When you come to the lab, you will be given two quizzes. The post-quiz will be given first, more about that below. The pre-quiz, about 5 minutes, will be given second. This will mostly cover the assignment and related topics. It will be closed book/notes/device. It may include conceptual, analytical, and Matlab-based questions, as well as questions about the assignment, what you are expected to do in this lab, etc. It will be 20% of your lab grade.
Most of the lab assignment will be completed outside of the lab sessions and you will prepare a report. You are free to discuss concepts and ideas and ask questions both inside the lab and outside, but you are not allowed to look at or use solutions or code someone else wrote or get help writing your report or code. You are not allowed to work as a team. Using AI tools as an aid is not forbidden but not recommended since you will be tested during the post-quiz so doing it from scratch will have the greatest educational value. Use of AI tools to modify someone else's work and present it as your own will be considered plagiarism.
You must upload the lab report within one week of the session to Moodle. What must be included in the report is explained in the assignment. Your report should be prepared in your own handwriting and signed. You can use a pencil if you prefer and you can erase or cross out mistakes. Please scan legibly and upload as a single pdf file. Your report must be clear and legible, but it does not have to be formally formatted. You do not have to re-draw MATLAB plots by hand; you can append or insert printed or screenshot versions of plots to your handwritten report. Please clearly indicate question number and/or letter of each plot. Normally, you should write MATLAB commands by hand in the report. However, if any part of any question requires the writing of a MATLAB code longer than 5 lines, then you can attach a printout or screenshot of the code, instead of handwriting it. The report is 40% of the lab grade.
At the beginning of the lab session, before the pre-quiz for that lab session, there will also be a post-quiz of the previous lab whose report you already uploaded, lasting about 15-20 minutes. This quiz will assess how well you understood what you were doing while doing that lab. This will be worth 40% of the lab grade.
To summarize, each session will begin with the post-quiz about the previously uploaded lab report, followed by the pre-quiz for the new lab. The remainder of the lab session will be devoted to discussion and interaction with others and the assistants. If the room is crowded, you may choose to work in nearby study spaces in the building with your own computer.
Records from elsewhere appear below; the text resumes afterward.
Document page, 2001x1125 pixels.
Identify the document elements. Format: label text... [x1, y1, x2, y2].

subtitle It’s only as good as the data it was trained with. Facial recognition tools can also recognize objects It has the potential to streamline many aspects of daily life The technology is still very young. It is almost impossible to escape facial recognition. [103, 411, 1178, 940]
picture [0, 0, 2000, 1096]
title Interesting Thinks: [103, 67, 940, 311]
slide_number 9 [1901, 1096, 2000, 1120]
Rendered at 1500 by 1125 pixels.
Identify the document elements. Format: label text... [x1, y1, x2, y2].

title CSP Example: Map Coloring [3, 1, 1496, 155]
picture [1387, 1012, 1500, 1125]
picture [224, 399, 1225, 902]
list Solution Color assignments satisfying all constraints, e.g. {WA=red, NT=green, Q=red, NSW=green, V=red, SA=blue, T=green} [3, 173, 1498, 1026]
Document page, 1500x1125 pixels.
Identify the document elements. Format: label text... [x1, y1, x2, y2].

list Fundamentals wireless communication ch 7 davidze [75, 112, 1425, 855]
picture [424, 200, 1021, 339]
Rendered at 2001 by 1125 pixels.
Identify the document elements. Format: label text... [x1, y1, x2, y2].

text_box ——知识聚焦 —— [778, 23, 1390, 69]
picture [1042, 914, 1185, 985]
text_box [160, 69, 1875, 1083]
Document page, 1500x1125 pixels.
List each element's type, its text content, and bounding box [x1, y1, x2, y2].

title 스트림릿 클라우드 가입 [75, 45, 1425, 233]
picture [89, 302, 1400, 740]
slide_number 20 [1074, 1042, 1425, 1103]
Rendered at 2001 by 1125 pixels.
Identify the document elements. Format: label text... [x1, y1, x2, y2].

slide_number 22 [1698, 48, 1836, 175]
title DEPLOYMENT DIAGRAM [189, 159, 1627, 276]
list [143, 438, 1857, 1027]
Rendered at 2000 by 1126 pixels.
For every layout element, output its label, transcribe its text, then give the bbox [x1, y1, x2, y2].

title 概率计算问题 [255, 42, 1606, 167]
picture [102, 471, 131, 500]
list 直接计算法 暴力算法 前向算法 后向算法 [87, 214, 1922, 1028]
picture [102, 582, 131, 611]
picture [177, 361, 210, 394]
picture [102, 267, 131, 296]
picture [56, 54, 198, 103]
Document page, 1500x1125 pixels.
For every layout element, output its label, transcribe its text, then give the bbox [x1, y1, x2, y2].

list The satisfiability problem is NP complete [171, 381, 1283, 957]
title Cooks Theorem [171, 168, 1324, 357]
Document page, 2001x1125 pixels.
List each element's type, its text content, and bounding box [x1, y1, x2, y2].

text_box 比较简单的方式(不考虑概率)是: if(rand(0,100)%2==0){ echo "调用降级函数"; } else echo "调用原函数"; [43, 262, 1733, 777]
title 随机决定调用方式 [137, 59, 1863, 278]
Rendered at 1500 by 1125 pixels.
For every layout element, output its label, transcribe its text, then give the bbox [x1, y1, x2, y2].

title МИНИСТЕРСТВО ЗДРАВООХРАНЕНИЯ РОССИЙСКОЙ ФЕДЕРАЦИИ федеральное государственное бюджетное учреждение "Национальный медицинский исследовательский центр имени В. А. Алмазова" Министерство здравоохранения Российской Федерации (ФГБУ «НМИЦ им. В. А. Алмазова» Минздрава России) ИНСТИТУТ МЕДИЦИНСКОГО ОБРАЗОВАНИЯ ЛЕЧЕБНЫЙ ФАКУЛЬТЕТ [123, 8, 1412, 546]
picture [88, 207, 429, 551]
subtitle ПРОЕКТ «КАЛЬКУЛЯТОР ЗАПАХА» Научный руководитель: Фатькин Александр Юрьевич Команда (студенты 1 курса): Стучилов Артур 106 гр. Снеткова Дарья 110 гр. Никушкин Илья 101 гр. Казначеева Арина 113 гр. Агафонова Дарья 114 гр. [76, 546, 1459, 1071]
If you are late for a quiz, you will not be given extra time. If you arrive after the quiz is over, you cannot take the quiz. It is allowed to take one of the quizzes and not the other, if you accept getting zero.
Please make sure that you upload your report to the Moodle page of the corresponding Lab. Do not leave it in the mail box or office desk of the assistants, or email it, as it can get lost.
Delayed report scores will be multiplied by 1/(1+(t/2)^2) where the delay time t is measured in days as a continuous-time variable, and then rounded down to the nearest integer. For example, if you are 4 hours late it will be multiplied by 0.993. If you are 40 hours late it will be multiplied by 0.590. HW will not be accepted after 144 hours delay. This policy will hold for all assignments throughout the semester.
Your two lowest lab grades will be discarded before computing your average. This means you can miss two of the labs and get zero from them, and still have the chance to get a high lab score. This is to cover illness, conflicting exams and other similar situations. Documented excuses such as medical reports and conflicting exams will be considered only if they cover three or more sessions. Documentation covering only one or two sessions will not be considered. Of course, if you miss fewer than two labs, that may help increase your average score.